In the excerpt on Trump campaign fundraising, what was the average donation to the campaign?

** EXCERPT follows **

The Numbers are in, Trump Campaign Building “Unprecedented War Chest”

The RNC had an even better first quarter, raising $45.8 million.

Trump’s campaign blew past the crowded Democrat primary field in 2019’s first quarter of campaign fundraising, raking in a whopping $30 million — that’s more than the top two Democrat contenders combined.


The RNC had an even better first quarter, raising $45.8 million.

The Associated Press reported Monday:

The haul brings the campaign’s cash on hand to $40.8 million, an unprecedented war chest for an incumbent president this early in a campaign.

The Trump campaign said nearly 99% of its donations were of $200 or less, with an average donation of $34.26.

Trump’s fundraising ability was matched by the Republican National Committee, which brought in $45.8 million in the first quarter — its best non-election year total. Combined, the pro-Trump effort is reporting $82 million in the bank, with $40.8 million belonging to the campaign alone.

For comparison, Obama only had $2 million on hand at this time in 2012, though he made up ground quickly.

** End of EXCERPT **
** EXCERPTED RECORDS follows **

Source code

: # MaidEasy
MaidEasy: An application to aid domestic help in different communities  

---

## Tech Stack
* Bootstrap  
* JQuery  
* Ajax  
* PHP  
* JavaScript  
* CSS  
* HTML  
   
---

** End of EXCERPTED RECORDS **

WRITTEN REPLY
$34.26